This is Our Place
Children’s films tend to proselytize and moralize more often than any other genre. Bridge to Terabithia finds a way out of these pitfalls, with worlds—both imagined and real—unfolding more organically and honestly than that in any Narnia or Middle Earth.
Jesse (Josh Hutcherson) first appears with his face framed by a window. Living on a farm with his parents and five sisters, he is, like so many movie children, defined by his surroundings and seeking escape. So poor that he wears a sneaker bound with duct tape, he is, at 12 years old, determined and self-disciplined. As the film begins, he sets off on a morning jog, his intensity clear. He’s running both from and towards his imminent puberty, his cranky parents, his own creativity that overflows from his sketchbooks.
As Jesse is set up as a good kid in tough spot, his poverty and introversion don’t bode well for his popularity at school. In particular he’s tormented daily by jerk Scott Hoager (Cameron Wakefield), who emits a beeping “loser alert” whenever Jesse’s near. No sooner is his status made clear than Leslie Burke (AnnaSophia Robb), the plucky new girl, is escorted into the classroom somewhat ceremoniously. Her hair in spiky mini-braids, her clothes mismatched and funky, she’s beautiful and boho, and Jesse’s immediately attracted and suspicious at once.
Leslie radiates confidence, beating Jesse and all the other boys in a footrace, and embraces her own active imagination, writing a stellar first-week essay on the joys of scuba-diving (which she’s never actually done). In part fueled by her parents, both successful fiction writers, Leslie’s almost too perfect. At first she looks like that typical wacky girl meant to bring the stifled boy around, but she’s not. Instead, she shows enough restraint to keep stay grounded in Jesse’s reality and enough gumption to be independent of him. She invites him to share in her world while acknowledging and working through his.

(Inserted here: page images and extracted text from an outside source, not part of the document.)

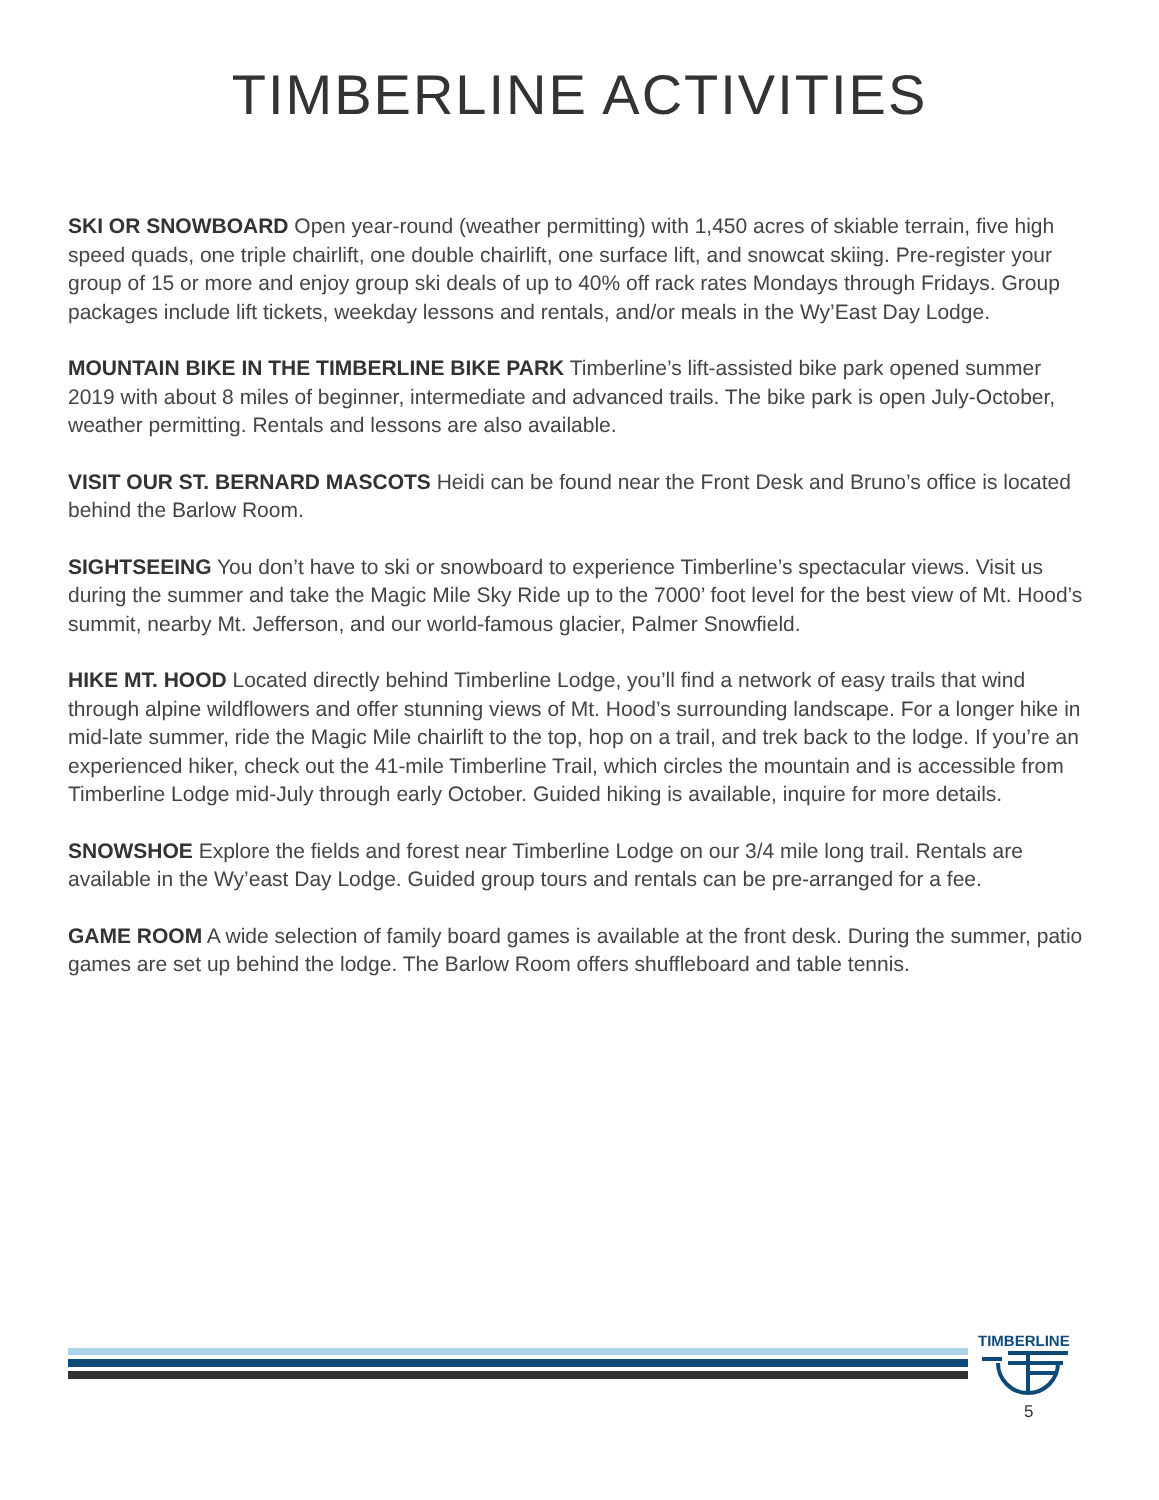TIMBERLINE ACTIVITIES
SKI OR SNOWBOARD Open year-round (weather permitting) with 1,450 acres of skiable terrain, five high speed quads, one triple chairlift, one double chairlift, one surface lift, and snowcat skiing. Pre-register your group of 15 or more and enjoy group ski deals of up to 40% off rack rates Mondays through Fridays. Group packages include lift tickets, weekday lessons and rentals, and/or meals in the Wy’East Day Lodge.
MOUNTAIN BIKE IN THE TIMBERLINE BIKE PARK Timberline’s lift-assisted bike park opened summer 2019 with about 8 miles of beginner, intermediate and advanced trails. The bike park is open July-October, weather permitting. Rentals and lessons are also available.
VISIT OUR ST. BERNARD MASCOTS Heidi can be found near the Front Desk and Bruno’s office is located behind the Barlow Room.
SIGHTSEEING You don’t have to ski or snowboard to experience Timberline’s spectacular views. Visit us during the summer and take the Magic Mile Sky Ride up to the 7000’ foot level for the best view of Mt. Hood’s summit, nearby Mt. Jefferson, and our world-famous glacier, Palmer Snowfield.
HIKE MT. HOOD Located directly behind Timberline Lodge, you’ll find a network of easy trails that wind through alpine wildflowers and offer stunning views of Mt. Hood’s surrounding landscape. For a longer hike in mid-late summer, ride the Magic Mile chairlift to the top, hop on a trail, and trek back to the lodge. If you’re an experienced hiker, check out the 41-mile Timberline Trail, which circles the mountain and is accessible from Timberline Lodge mid-July through early October. Guided hiking is available, inquire for more details.
SNOWSHOE Explore the fields and forest near Timberline Lodge on our 3/4 mile long trail. Rentals are available in the Wy’east Day Lodge. Guided group tours and rentals can be pre-arranged for a fee.
GAME ROOM A wide selection of family board games is available at the front desk. During the summer, patio games are set up behind the lodge. The Barlow Room offers shuffleboard and table tennis.
TIMBERLINE
5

Soon Jesse and Leslie are scampering through the woods and past their usual borders (“This isn’t our land,” Jesse warns). Here Leslie imagines for them a pretend world called Terabithia, where the two can flex power over school bullies and authority figures, refigured as various creatures. Gradually, Terabithia becomes less of a utopia, and more of an interactive virtual classroom, custom-designed for working out solutions to their pressing adolescent issues. This involves giant trolls, nasty oversized squirrels, and a Dark Master stalking in the shadows. While the CGI effects are pretty ragtag, it’s not important to the narrative that the visuals be wholly convincing. The seams remind us that Terabithia exists in Jesse and Leslie’s heads.
Even with all this make-believe going on, Jesse still faces plenty of business back home, particularly the issue of girls. Even as he’s smitten with Leslie, he’s also quite taken by his music teacher, Ms. Edmonds (Zooey Deschanel), another big-eyed beauty who strums her guitar during sing-alongs (her music helps to highlight the film’s themes, with selections like “Ooh Child” and “Why Can’t We Be Friends?”) and takes an interest in Jesse’s artistic talent. Beyond these two romantic possibilities, Jesse also must negotiate relationships with his four sisters, the most complicated of which is with six-year-old May Belle (Bailee Madison), with whom he also shares a room. She too recognizes Jesse’s talents, but her affiliation with his emotionally distant family—especially the fact that their father (Robert Patrick) overtly favors her—doesn’t allow him to acknowledge that he might have a female ally and friend, comparable to Leslie and Ms. Edmunds, living under his own roof.
The banter among Leslie, Jesse, May Belle, and a bully named Brenda (Devon Wood)—occasions fairly complex discussions about faith and class differences. And though little May Belle insists that if you don’t believe in the Bible, “God will damn you to hell,” the film takes no such stance on the issue. Instead, when tragedy strikes, we’re left to ponder inevitable changes in friendship and family. Where other “kids’ films” might instruct or condescend, Bridge to Terabithia treats children like what they will eventually become: grown-ups.